**Given passage**.
=====

Written by Ahendrila Goswami
The copious amount of information available on the world wide web about any and every topic can be very overwhelming at any given time. In my teenage years, when the internet was still quite a luxury and cell phones not as popular among school students, I had looked up the side effects of bleeding every month on the internet at a cyber café in my town.
I had come home with the idea that I had blood cancer (I didn’t know it was called menstruation back then). Years later, I don’t believe the internet has been able to improve as a justifiable source of information, especially on menstruation.
When I type the word ‘menstruation’ in the search engine, a drop-down list of results categorises this natural biological process as exclusive to girls. This immediately segregates it as a heteronormative act and nothing about the queer folk who menstruate appear in these search results at all.
This heteronormative portrayal of periods is further asserted by one of the most common questions appearing in the search options: What should Boys know about Girls’ Periods? This constant emphasis on gender binaries in each search results has successfully kept the people on the internet in the dark about the spectrum of menstruators in real life.
Pre-Menstrual Syndrome (PMS) includes symptoms in menstruators typically occurring between ovulation and menstruation. Still, in the popular internet culture, it is a “suffering” that requires a “cure“. The wobbly feelings in the body due to changing hormonal levels can be quite stressful as it is. However, the meme culture has a very reductive outlook towards PMS – one that is definitely centred on women and portrays them as Monica from F.R.I.E.N.D.S popularly saying “No uterus. No Opinion“.
Some of the memes are constant reminders to boys that PMS-ing women become unapproachable, unlovable and difficult to handle because of their mood swings. The larger effect of this can be felt in the constant trivialisation of PMS among the boys and an angry retaliation from the menstruators which seeks to completely do away with the boys in the narratives surrounding menstruation. This, in turn, widens the gulf between both the parties, making menstruation look like an enigma.
No matter how much we might have troubles talking about menstruation in real life, the internet is full of period talk – from embarrassing stories of menarche to serious menstrual health-related symptoms. While this ensures that awareness about menstruation reaches all internet users, I was once told by a senior that it was tiring to have to see menstruation being hyped so much.
The question then arises, do we hype periods up? How does the representation of periods, in general, on social media lead to wider conclusions about a person and their opinions? Since the stigma around menstruation is age-old and very difficult to do away with completely, two almost neat factions exist in this scenario – one, supporting the awareness drive and two, the people who would rather keep the idea closeted in black plastic packets.
Unfortunately, the biological process of menstruation then has lost all the naturalness. It is now a war of words between the newer generation and the old, the liberals and the conservatives. Of course, without the internet and its resources, the little knowledge that we tend to develop about menstruation would have been lost to many but the importance of sharing the right kind of information about menstruation, sans the stereotypes, is essential to help menstruation be treated as what it is – a natural phenomenon.

=====

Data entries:
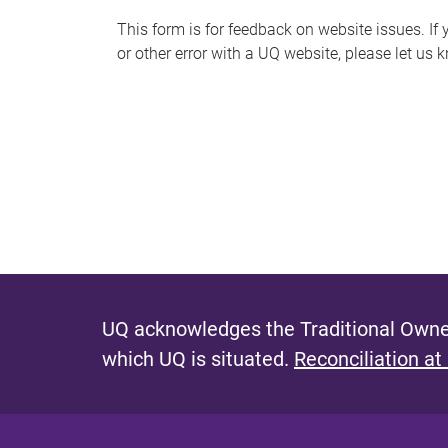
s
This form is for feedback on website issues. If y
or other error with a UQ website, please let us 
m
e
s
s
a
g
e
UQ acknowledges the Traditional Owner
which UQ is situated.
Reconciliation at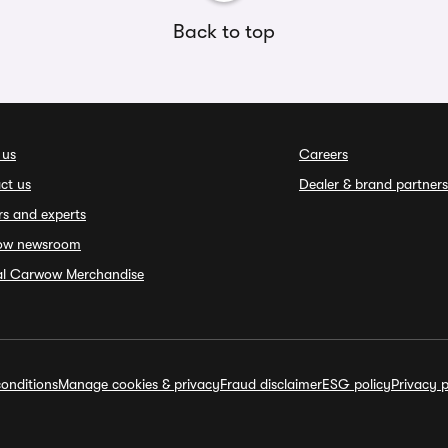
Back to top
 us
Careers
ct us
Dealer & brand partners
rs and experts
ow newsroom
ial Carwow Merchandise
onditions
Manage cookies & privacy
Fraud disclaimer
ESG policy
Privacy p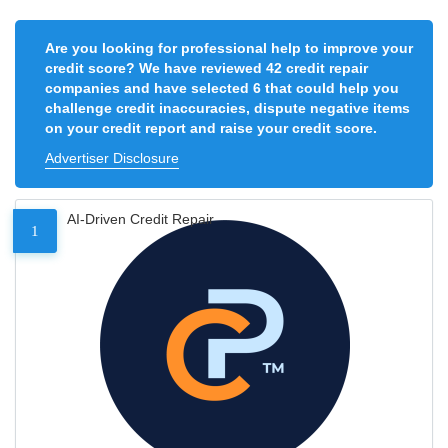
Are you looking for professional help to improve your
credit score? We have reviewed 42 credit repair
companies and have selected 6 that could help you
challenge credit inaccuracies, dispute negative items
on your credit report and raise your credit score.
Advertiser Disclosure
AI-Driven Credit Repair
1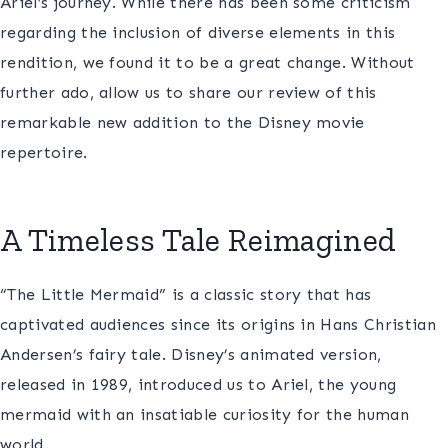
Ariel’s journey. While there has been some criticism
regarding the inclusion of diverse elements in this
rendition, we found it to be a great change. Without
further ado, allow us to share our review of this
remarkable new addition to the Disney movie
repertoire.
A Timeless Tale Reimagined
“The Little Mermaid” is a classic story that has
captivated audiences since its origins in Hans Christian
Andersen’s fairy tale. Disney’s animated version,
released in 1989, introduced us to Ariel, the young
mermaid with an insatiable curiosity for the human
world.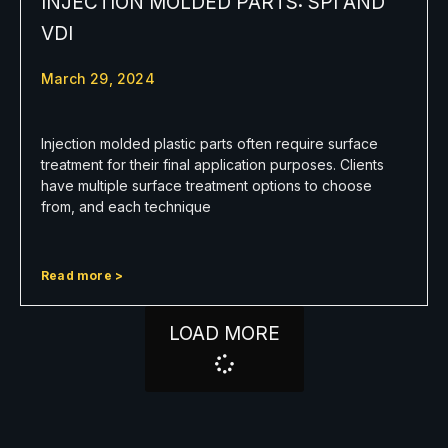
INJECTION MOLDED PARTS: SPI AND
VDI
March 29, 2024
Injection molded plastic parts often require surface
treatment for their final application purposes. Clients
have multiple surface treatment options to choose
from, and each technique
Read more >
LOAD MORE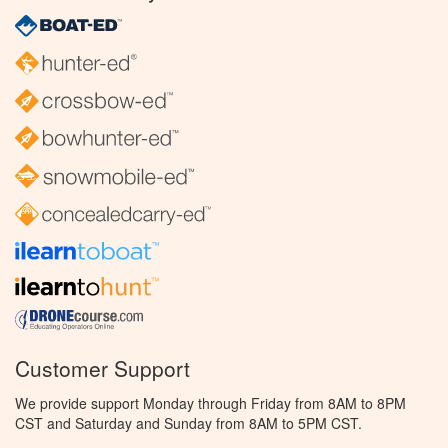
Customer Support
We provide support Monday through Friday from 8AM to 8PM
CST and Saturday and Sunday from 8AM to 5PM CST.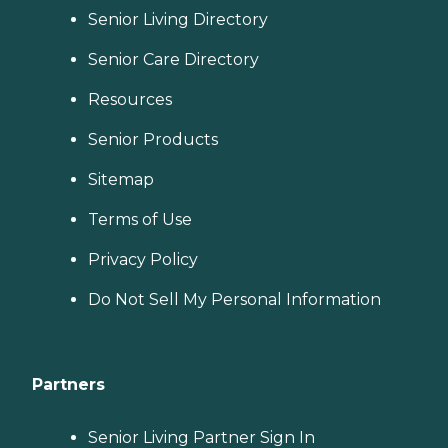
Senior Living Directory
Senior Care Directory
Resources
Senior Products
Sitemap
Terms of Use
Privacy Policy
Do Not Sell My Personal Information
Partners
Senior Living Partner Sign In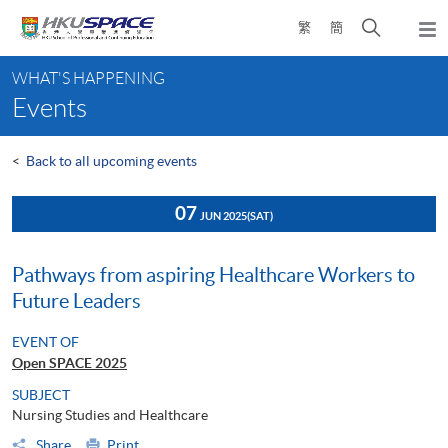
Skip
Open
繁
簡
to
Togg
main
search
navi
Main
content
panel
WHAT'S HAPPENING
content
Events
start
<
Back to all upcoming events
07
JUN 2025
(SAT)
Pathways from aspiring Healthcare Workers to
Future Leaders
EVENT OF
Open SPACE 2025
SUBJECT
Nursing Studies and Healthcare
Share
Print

=====

**Directions**.
a: In the essay on menstruation and the internet, what did the writer come home believing after looking up monthly bleeding at a cyber café?
b: Rewrite the paragraph of the menstruation essay that begins "Some of the memes are constant reminders" as a short bulleted list that keeps its main facts.

**Task solutions**.
a: The writer believed they had blood cancer.

b:
- Some memes keep telling boys that women with PMS become unapproachable, unlovable and hard to handle because of mood swings.
- This leads boys to keep making light of PMS.
- It also leads menstruators to strike back angrily and try to leave boys out of talk about menstruation entirely.
- The result widens the gap between the two sides and makes menstruation seem like a mystery.